White tourists, exploring and fetishizing a predominantly Chicano/Mexican/Central American community.  Their responses were predictable, racist and colonialists.

Several members of Serve the People – Los Angeles interrupted their performance, heckled the performers.

“We’re not gentrifiers! We’re putting on an art show!”

“We’re entertaining the community!”

Hollenbeck Park is known for its huge lake with ducks. Some of our members fed and lured the ducks over to the performers, the quacking interrupting the performance. A spin on Malcolm X’s “by any means necessary.” By any quacks necessary.

But the oppressed nationalities of Boyle Heights and East Los Angeles do not want empty art that says nothing of Chicano/Mexican/New Afrikan struggle and history. Our communities cannot afford, nor do they want, to follow around white performers singing in our parks, on our hills.

We told them that Boyle Heights is not a safe space for their circus, that the masses of Boyle Heights won’t tolerate gentrification, that they are, in fact, in danger, that they will get physically hurt. Not by us. But by the people.

At their behest, we spoke with an employee of the park. Unbeknownst to the Hopscotch Los Angeles crew, the employee himself is a survivor of gentrification and a resident of Highland Park (Northeast Los Angeles). The park’s employee was sympathetic. We urged him to send the message to the Hopscotch crew that Boyle Heights is not a safe space for gentrifiers. And for the sake of their safety, they should immediately leave.

The woman with the parasol and roller skates said she, and her crew, were not gentrifiers because they were not from Boyle Heights. This is an incorrect and incomplete understanding of gentrification.

Gentrification is the natural development of savage and developed capitalism, a sort of colonialism, where poorer communities and their culture are displaced by people with more capital. While it is true that the Hopscotch crew may not be developers or real estate agents, their inaccessible, white high-art is a cultural attack on the history and contemporary culture of Boyle Heights. Projects like Hopscotch open the doors for white artists and hipsters and gentrifiers and city council sellouts and city agencies who don’t give a fuck about building proletarian power and preserving community.
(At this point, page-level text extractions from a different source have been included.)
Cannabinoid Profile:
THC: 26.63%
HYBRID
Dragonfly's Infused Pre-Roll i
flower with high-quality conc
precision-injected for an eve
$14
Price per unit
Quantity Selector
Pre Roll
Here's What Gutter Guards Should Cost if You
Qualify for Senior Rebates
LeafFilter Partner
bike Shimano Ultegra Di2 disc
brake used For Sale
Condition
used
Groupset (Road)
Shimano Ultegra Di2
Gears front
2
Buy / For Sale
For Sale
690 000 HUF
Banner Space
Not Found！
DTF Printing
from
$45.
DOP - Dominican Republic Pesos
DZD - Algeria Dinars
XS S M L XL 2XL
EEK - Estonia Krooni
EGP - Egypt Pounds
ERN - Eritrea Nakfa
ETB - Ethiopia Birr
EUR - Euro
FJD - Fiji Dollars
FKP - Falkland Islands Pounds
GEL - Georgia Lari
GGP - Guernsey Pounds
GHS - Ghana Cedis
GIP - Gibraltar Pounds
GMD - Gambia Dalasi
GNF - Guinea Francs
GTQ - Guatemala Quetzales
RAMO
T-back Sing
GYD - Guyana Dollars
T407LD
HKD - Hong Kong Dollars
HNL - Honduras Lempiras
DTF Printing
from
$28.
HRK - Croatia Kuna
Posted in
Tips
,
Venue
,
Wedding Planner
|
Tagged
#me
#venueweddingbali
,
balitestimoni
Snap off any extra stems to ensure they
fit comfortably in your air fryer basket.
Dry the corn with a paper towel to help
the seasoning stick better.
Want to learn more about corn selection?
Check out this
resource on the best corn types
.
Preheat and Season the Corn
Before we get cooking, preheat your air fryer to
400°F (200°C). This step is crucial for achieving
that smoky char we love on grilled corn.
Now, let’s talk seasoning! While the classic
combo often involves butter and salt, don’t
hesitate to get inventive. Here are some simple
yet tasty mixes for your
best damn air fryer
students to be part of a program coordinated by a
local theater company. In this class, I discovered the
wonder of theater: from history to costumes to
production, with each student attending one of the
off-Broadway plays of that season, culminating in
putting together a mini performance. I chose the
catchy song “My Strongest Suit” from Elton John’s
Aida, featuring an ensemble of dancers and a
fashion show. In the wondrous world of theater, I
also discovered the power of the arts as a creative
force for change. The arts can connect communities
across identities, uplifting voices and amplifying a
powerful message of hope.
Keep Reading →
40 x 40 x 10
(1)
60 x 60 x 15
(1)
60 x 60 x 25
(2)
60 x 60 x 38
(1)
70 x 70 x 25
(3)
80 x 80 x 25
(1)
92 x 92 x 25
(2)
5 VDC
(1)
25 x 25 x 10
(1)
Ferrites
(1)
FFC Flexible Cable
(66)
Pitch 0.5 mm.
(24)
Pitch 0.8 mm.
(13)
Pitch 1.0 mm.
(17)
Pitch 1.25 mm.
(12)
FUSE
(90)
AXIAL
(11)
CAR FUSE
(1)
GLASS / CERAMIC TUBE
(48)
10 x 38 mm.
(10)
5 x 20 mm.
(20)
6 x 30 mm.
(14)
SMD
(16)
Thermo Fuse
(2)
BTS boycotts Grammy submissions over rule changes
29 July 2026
One of the facets of gentrification is cultural hegemony and white supremacy. And the only effective way to combat the totality of gentrification is by emphasizing its connection to capitalism-imperialism. And you fight capitalism-imperialism with war, a Peoples’ War.

Serve the People – Los Angeles is committed to the masses of Boyle Heights, East Los Angeles, Echo Park and everywhere in the city where poor and working class people are struggling to survive.

Death to gentrification!

Gente si, gentrification no!

It won’t stop unless you stop it!

Down with capitalism-imperialism!

Build Serve the People – Los Angeles chapters! Run the hipsters out of our communities, our hoods, our barrios!